▶ **Exercise goal**
The required output is the exact sequence of lines from the line holding "ЗАКАЗАТЬ ЗВОНОК" to the end of the records, inclusive.

Data records START

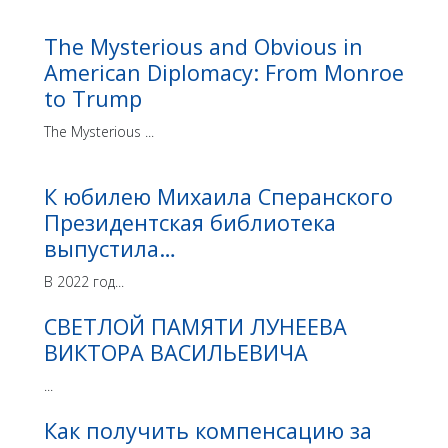
The Mysterious and Obvious in
American Diplomacy: From Monroe
to Trump
The Mysterious ...
К юбилею Михаила Сперанского
Президентская библиотека
выпустила…
В 2022 год...
СВЕТЛОЙ ПАМЯТИ ЛУНЕЕВА
ВИКТОРА ВАСИЛЬЕВИЧА
...
Как получить компенсацию за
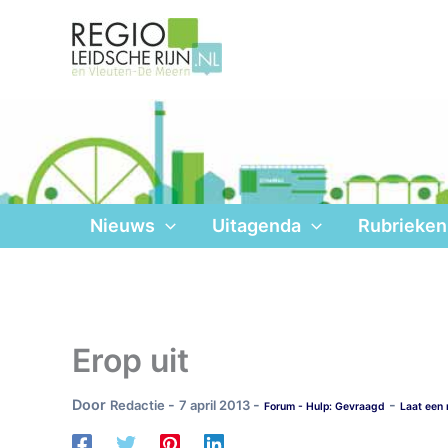
Ga
naar
de
inhoud
Nieuws
Uitagenda
Rubrieken
Erop uit
Door
-
-
-
Redactie
7 april 2013
Forum - Hulp: Gevraagd
Laat een 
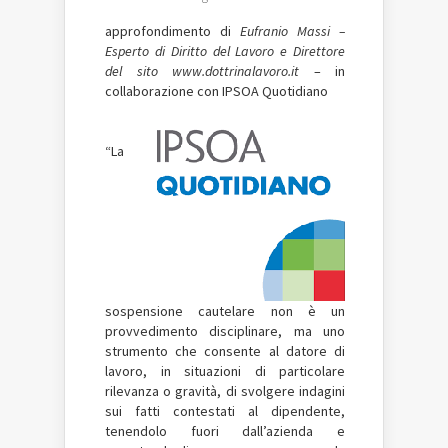
approfondimento di
Eufranio Massi –
Esperto di Diritto del Lavoro e Direttore
del sito www.dottrinalavoro.it
– in
collaborazione con IPSOA Quotidiano
“La
sospensione cautelare non è un
provvedimento disciplinare, ma uno
strumento che consente al datore di
lavoro, in situazioni di particolare
rilevanza o gravità, di svolgere indagini
sui fatti contestati al dipendente,
tenendolo fuori dall’azienda e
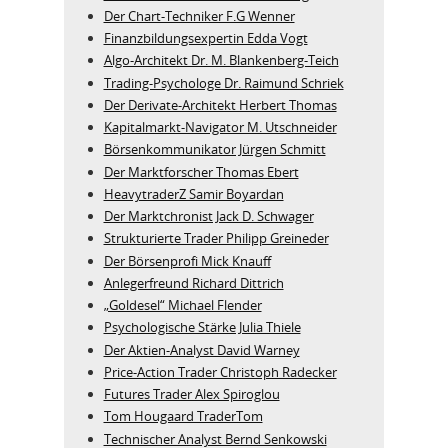
Der Chart-Techniker F.G Wenner
Finanzbildungsexpertin Edda Vogt
Algo‑Architekt Dr. M. Blankenberg‑Teich
Trading-Psychologe Dr. Raimund Schriek
Der Derivate‑Architekt Herbert Thomas
Kapitalmarkt-Navigator M. Utschneider
Börsenkommunikator Jürgen Schmitt
Der Marktforscher Thomas Ebert
HeavytraderZ Samir Boyardan
Der Marktchronist Jack D. Schwager
Strukturierte Trader Philipp Greineder
Der Börsenprofi Mick Knauff
Anlegerfreund Richard Dittrich
„Goldesel“ Michael Flender
Psychologische Stärke Julia Thiele
Der Aktien-Analyst David Warney
Price-Action Trader Christoph Radecker
Futures Trader Alex Spiroglou
Tom Hougaard TraderTom
Technischer Analyst Bernd Senkowski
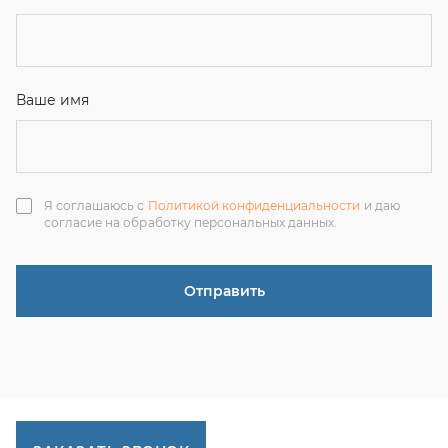
Отправить
ЗАКАЗАТЬ ЗВОНОК
+7 (351) 214-36-26
+7 (922) 74-71-055
+7 (965) 85-89-377
г. Миасс, Тургоякское шоссе, 11/63, оф.19
uraltranzit@inbox.ru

Data records END

▶ **Answer below**
ЗАКАЗАТЬ ЗВОНОК
+7 (351) 214-36-26
+7 (922) 74-71-055
+7 (965) 85-89-377
г. Миасс, Тургоякское шоссе, 11/63, оф.19
uraltranzit@inbox.ru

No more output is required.